:: Task statement ::
Transcribe the records word for word, beginning with the first line and ending with the line that contains "Z velké dálky cestou"; include nothing else.

(Beginning of Available data)

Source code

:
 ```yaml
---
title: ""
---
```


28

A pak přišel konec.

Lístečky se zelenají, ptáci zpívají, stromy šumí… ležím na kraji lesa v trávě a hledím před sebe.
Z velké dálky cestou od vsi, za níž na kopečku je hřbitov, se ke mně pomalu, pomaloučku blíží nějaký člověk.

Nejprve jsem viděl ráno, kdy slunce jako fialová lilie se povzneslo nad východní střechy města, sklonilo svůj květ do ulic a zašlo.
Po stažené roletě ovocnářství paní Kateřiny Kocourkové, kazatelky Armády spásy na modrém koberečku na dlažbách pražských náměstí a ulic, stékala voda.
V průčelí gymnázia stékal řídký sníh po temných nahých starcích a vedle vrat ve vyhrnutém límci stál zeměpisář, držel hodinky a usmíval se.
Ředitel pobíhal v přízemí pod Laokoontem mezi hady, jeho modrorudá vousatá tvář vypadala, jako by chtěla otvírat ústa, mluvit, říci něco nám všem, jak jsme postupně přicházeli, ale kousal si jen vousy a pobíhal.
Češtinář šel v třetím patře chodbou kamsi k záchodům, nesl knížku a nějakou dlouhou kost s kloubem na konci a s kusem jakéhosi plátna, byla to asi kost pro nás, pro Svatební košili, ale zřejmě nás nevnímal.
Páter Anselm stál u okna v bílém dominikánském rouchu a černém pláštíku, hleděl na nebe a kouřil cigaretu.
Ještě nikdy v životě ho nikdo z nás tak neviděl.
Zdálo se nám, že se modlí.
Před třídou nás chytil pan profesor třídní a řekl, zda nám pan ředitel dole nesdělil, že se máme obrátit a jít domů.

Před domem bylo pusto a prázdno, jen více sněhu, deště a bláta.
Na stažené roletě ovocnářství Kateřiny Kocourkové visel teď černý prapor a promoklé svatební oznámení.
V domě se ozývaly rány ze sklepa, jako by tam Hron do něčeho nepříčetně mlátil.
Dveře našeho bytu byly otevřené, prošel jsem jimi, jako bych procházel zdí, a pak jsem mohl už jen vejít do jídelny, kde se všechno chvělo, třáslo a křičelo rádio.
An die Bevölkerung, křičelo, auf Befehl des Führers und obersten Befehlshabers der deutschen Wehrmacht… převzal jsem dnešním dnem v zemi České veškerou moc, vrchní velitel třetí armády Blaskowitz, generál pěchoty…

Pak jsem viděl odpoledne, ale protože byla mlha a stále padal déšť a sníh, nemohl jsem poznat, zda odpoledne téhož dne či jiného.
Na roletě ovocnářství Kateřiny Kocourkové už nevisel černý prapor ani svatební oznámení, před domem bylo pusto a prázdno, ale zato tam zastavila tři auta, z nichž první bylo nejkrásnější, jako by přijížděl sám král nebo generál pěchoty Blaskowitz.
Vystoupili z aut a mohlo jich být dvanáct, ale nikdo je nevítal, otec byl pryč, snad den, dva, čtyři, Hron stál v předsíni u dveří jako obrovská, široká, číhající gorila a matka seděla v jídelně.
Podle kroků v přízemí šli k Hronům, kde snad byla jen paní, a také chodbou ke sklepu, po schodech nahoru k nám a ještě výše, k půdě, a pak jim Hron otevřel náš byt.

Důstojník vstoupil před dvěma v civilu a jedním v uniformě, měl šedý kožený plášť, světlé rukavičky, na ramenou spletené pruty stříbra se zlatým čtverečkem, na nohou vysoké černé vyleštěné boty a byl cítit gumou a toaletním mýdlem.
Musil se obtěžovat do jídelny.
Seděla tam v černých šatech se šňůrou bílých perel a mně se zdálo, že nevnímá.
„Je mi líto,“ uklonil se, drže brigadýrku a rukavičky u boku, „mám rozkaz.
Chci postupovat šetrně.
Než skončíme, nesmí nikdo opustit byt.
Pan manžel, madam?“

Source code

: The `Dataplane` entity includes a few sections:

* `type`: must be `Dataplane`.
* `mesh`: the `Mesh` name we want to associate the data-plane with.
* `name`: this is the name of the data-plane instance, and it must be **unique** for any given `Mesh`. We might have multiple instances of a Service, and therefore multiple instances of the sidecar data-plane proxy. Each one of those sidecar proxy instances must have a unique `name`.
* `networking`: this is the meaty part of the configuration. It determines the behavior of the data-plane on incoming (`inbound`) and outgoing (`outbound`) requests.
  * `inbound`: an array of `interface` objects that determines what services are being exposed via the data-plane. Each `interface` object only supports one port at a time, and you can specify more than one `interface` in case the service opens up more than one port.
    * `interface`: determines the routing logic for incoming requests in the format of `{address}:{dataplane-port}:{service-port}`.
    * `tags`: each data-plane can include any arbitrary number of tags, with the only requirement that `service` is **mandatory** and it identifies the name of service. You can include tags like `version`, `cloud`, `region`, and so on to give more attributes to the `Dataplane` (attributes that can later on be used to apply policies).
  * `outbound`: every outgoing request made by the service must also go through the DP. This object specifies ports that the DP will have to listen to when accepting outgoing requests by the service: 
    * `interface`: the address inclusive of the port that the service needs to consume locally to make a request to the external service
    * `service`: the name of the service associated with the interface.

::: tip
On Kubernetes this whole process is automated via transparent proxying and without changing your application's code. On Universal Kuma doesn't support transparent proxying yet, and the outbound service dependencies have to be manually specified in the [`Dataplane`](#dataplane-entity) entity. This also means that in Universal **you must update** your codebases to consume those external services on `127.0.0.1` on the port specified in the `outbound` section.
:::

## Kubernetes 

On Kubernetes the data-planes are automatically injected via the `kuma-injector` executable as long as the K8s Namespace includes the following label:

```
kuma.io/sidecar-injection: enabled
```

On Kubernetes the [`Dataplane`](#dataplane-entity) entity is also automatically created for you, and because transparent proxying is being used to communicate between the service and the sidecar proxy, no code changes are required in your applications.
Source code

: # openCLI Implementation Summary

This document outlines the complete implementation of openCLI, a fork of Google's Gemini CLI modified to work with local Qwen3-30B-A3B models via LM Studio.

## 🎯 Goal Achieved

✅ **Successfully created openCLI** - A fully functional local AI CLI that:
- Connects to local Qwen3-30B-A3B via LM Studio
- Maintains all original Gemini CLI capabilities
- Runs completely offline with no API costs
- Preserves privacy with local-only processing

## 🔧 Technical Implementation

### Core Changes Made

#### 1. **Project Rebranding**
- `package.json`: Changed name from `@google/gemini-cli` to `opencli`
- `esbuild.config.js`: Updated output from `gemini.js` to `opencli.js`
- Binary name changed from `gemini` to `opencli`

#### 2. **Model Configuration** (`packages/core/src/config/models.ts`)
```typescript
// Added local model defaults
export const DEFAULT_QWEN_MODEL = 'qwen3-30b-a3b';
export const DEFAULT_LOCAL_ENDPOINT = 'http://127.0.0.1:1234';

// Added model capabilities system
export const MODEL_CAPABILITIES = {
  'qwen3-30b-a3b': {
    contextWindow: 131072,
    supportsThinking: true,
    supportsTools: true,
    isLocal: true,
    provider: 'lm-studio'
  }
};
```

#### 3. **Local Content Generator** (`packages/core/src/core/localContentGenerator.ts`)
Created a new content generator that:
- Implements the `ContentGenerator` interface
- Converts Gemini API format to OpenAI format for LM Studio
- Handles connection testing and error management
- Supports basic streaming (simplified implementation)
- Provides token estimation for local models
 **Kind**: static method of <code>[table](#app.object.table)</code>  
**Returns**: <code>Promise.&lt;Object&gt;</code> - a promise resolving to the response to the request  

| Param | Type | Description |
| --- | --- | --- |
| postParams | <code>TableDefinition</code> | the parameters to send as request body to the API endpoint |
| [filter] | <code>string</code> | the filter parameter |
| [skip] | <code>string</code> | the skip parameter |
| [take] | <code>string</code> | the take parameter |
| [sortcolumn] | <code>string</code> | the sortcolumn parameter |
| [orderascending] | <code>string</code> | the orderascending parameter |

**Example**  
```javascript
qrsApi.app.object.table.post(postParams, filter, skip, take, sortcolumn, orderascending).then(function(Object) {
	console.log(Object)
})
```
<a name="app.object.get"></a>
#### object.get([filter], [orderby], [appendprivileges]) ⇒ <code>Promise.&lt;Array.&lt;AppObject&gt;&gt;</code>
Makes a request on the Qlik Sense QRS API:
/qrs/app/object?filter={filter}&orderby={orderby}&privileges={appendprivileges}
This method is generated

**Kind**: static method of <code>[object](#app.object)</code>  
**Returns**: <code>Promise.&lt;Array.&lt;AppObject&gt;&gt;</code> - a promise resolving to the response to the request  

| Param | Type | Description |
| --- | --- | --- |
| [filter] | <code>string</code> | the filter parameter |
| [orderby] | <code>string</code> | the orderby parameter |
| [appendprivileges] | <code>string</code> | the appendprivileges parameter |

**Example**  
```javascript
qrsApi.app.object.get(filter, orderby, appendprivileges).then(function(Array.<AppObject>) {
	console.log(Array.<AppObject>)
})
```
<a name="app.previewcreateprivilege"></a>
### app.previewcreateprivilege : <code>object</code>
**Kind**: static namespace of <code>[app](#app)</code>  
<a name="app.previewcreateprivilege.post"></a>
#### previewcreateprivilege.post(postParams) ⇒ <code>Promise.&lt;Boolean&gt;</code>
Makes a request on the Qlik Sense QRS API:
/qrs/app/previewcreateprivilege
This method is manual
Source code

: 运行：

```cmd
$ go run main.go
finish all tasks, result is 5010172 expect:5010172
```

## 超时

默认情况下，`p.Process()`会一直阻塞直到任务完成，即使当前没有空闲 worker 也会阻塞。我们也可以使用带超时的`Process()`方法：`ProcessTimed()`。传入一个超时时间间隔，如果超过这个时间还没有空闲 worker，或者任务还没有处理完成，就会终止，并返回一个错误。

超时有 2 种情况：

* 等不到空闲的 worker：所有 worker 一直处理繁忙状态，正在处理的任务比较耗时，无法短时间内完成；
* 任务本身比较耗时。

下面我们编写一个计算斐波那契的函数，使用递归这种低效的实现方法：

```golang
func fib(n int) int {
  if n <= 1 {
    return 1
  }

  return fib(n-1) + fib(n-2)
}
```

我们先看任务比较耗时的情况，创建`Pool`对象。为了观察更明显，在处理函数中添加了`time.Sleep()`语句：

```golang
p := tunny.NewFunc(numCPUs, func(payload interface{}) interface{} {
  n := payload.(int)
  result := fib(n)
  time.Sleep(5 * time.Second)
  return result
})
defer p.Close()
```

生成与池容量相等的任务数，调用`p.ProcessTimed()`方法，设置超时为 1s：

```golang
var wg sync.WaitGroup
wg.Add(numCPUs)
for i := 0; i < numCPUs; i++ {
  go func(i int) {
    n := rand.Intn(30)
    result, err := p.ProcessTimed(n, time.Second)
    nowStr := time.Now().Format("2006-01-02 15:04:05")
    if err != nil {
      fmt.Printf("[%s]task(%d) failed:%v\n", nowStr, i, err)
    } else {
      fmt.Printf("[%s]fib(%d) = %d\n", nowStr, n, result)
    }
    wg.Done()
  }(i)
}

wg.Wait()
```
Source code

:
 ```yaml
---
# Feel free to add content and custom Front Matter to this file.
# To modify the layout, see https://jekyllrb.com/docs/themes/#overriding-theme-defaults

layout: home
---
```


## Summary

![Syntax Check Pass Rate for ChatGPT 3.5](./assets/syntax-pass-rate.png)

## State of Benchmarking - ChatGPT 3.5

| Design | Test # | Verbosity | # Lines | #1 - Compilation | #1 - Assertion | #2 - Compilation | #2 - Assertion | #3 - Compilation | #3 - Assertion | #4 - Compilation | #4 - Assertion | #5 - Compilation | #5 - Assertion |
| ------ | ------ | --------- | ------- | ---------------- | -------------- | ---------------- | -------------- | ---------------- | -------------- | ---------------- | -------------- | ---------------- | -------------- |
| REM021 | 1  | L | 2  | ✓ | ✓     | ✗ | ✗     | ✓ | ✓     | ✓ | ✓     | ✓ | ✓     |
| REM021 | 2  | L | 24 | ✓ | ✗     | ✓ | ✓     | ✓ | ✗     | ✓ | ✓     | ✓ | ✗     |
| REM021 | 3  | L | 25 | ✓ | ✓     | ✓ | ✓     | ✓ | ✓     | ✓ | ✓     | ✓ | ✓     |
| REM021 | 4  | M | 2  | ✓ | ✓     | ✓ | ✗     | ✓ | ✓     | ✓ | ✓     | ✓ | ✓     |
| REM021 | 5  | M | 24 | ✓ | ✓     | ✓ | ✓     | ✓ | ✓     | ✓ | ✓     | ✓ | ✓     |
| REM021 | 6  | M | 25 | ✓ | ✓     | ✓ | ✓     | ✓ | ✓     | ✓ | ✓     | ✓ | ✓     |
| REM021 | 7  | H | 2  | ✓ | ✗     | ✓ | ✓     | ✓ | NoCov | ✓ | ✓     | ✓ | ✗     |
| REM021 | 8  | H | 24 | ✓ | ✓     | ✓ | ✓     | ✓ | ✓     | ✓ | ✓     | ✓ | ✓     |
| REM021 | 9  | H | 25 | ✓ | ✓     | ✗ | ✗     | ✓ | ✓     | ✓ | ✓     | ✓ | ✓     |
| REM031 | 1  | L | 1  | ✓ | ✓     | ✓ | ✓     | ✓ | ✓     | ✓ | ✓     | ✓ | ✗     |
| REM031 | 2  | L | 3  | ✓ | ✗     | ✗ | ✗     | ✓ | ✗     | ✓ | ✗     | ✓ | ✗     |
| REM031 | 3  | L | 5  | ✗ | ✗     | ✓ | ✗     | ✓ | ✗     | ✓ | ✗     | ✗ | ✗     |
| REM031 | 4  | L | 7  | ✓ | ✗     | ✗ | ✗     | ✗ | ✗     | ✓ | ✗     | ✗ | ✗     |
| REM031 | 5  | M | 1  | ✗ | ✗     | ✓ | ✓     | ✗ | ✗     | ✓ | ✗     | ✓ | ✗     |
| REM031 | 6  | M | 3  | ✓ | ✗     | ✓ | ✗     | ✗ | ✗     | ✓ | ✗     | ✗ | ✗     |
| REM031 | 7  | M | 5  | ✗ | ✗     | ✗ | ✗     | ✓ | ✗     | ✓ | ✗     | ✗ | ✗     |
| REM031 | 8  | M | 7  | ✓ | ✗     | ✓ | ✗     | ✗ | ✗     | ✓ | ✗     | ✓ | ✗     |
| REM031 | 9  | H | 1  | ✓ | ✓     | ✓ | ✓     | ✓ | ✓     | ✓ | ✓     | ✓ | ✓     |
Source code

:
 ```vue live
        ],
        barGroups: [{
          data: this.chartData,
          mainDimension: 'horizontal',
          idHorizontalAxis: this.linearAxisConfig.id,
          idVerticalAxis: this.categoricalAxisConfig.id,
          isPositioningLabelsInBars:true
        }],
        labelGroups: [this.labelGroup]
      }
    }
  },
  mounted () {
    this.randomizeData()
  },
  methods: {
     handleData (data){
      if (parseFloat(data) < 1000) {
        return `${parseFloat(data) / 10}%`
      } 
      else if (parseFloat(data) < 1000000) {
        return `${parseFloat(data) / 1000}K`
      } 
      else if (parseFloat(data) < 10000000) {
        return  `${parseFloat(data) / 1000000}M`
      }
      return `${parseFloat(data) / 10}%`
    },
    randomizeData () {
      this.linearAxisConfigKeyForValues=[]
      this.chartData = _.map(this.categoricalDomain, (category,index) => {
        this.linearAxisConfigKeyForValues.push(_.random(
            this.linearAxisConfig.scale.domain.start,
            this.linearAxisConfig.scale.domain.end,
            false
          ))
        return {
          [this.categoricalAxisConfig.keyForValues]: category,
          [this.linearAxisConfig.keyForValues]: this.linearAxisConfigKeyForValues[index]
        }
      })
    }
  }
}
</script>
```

(End of Available data)

:: Exercise output ::
Source code

:
 ```yaml
---
title: ""
---
```


28

A pak přišel konec.

Lístečky se zelenají, ptáci zpívají, stromy šumí… ležím na kraji lesa v trávě a hledím před sebe.
Z velké dálky cestou od vsi, za níž na kopečku je hřbitov, se ke mně pomalu, pomaloučku blíží nějaký člověk.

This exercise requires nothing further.